Sunday, July 13, 2014

Trip To England Part Eight: Warwick Castle

This is the last post from my trip to England in May, and it's from my birthday. Here goes...
My hubby arrived a day or so before my birthday and unbeknownst to me, he knew that my sister had planned a surprise birthday dinner for me, on the eve of my birthday with all my old high school friends. My Mum was also there (taking the picture).
On my birthday morning I got a slice of white chocolate cake, and a merry happy birthday to you sung to me.
Later that day we went to the medieval Warwick Castle.
The Castle dates back to 1068.
The medieval castle is protected by a moat.

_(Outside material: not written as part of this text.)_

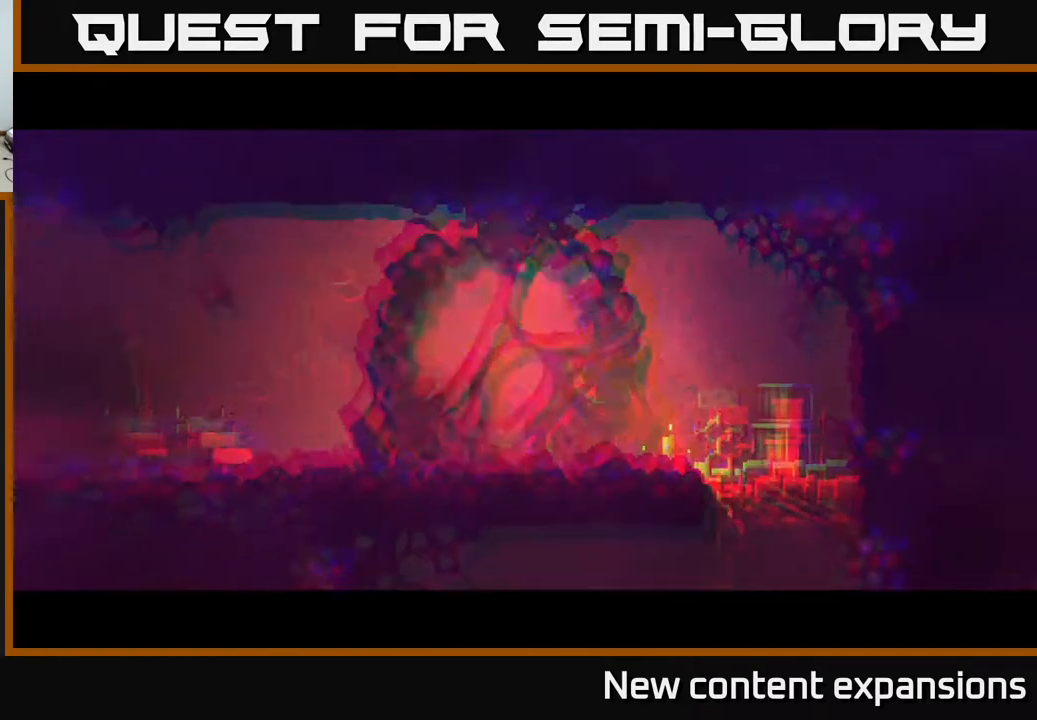
{"buttons": ["DPAD_RIGHT"], "left_stick": "center", "right_stick": "center", "events": [[400, "DPAD_RIGHT", "down"]]}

Here's Cory seated below King Henry VIII and Richard III.
The state dining room.
The ladies in the parlor. The dresses are so intricate, I think I'd like to be a lady who takes tea in the parlor.
We climbed to the top of the mound...
...and saw this panoramic view.
Cory with a panoramic view of Warwick behind him.
We watched a play fight with the Earl of Warwick.
This is the site where Merlin is filmed.
Beautiful Warwick Castle.
Afterwards, we went for a scrumptious dinner at The Saxon Mill and showed Cory the haunted Guy's Cliff.
Guy's Cliff.
Me, My Sister, Mum.
Me and Cory.
It was a lovely way to celebrate my birthday.